Can't even use the perfect square identity!

Firstly, observe that if $(x, y)$ is a solution, then obviously $x \geq 0$ and $(x, -y)$ is another solution. For $x=0$ , we get 2 solutions: $(0,2)$ and $(0, -2)$ .

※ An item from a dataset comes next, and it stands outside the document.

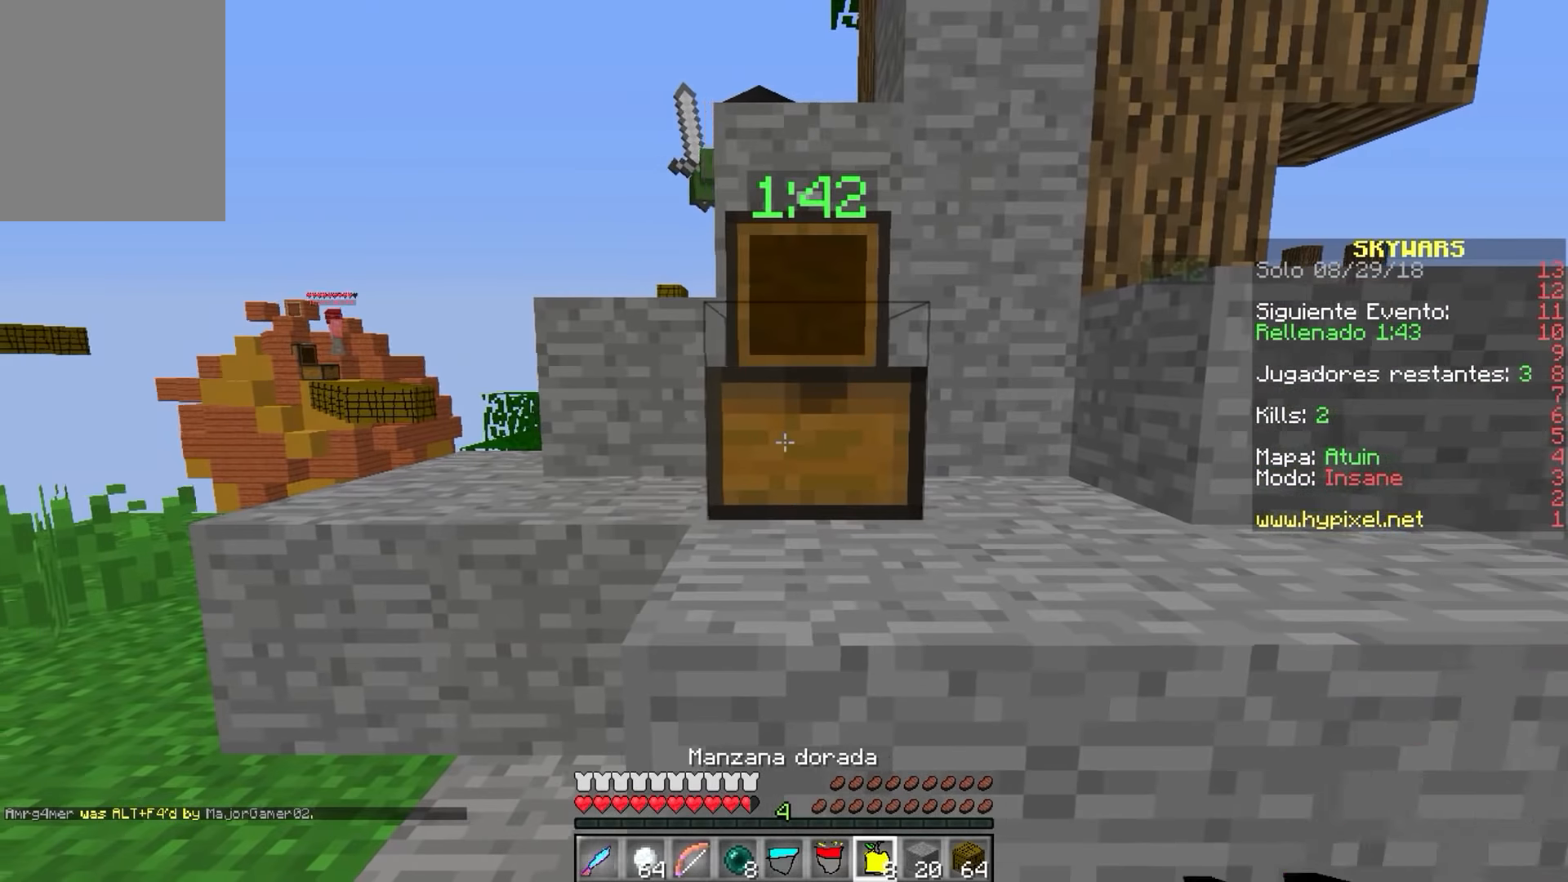
{"keys": ["a", "w"], "mouse": ["right"], "events": [[267, "w", "down"], [283, "mouse_right", "down"]]}
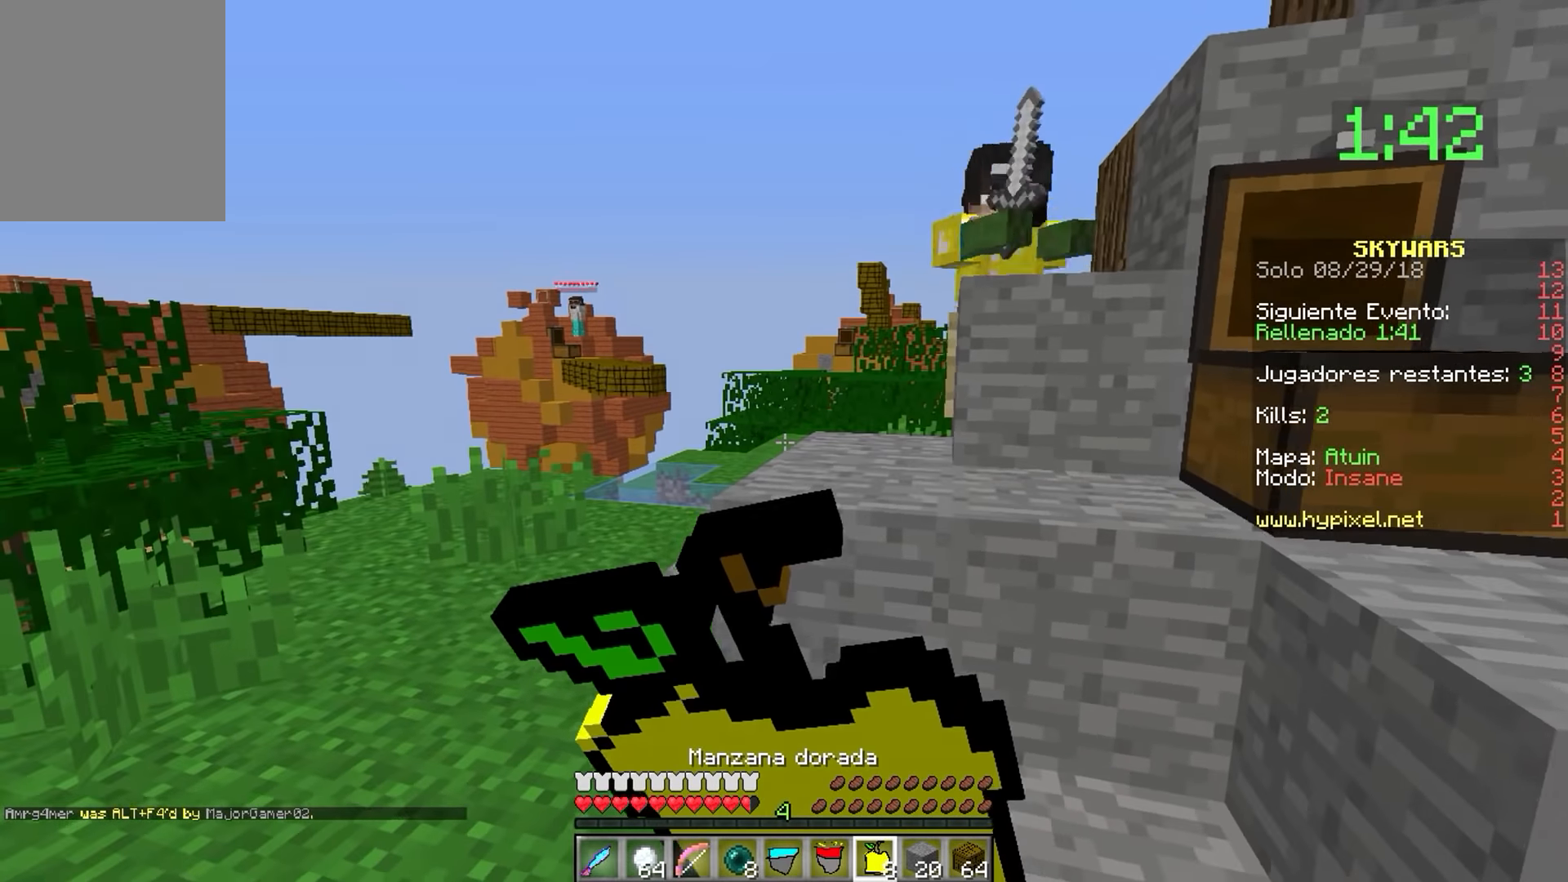
{"keys": ["a", "w"], "mouse": ["right"], "events": []}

WLOG $x>0, y>0$ . Thus, the original statement can be rewritten as

$2^x ( 1+2^{x+1}) = (y-1)(y+1)$

which implies that $y-1$ and $y+1$ are both even, so one of them must be divisible by 4. Hence, $x \geq 3$ , and one of these factors is divisible by $2^{x-1}$ but not $2^x$ . So

$y=2^{x-1}m+\epsilon, \quad m \text{ odd}, \quad \epsilon=\pm 1$

Plugging this into the original equation, we get

$\begin{aligned} 2^x (1+2^{x+1}) &= (2^{x-1}m+\epsilon)^2 - 1\\ &= 2^{2x-2} m^2 + 2^xm\epsilon\\ 1+2^{x+1} &= 2^{x-2} m^2 + m \epsilon\\ 1-m\epsilon &= 2^{x-2} (m^2 - 8) \end{aligned}$

For $\epsilon = 1$ , we get $m^2-8\leq 0$ , so $m=1$ , which doesn't satisfy this equation. If $\epsilon = -1$ , we have

$1+m = 2^{x-2} (m^2 - 8) \geq 2(m^2 - 8)$

which implies $2m^2 - m - 17 \leq 0$ . Hence, $m \leq 3$ . However, we already know $m \neq 1$ . Thus, $m=3$ , so $x=4$ . These values indeed satisfy our equation, and we get $y=\pm 23$ . Therefore, there are 4 solutions: $(0, 2)$ , $(0, -2)$ , $(4, 23)$ and $(4, -23)$ .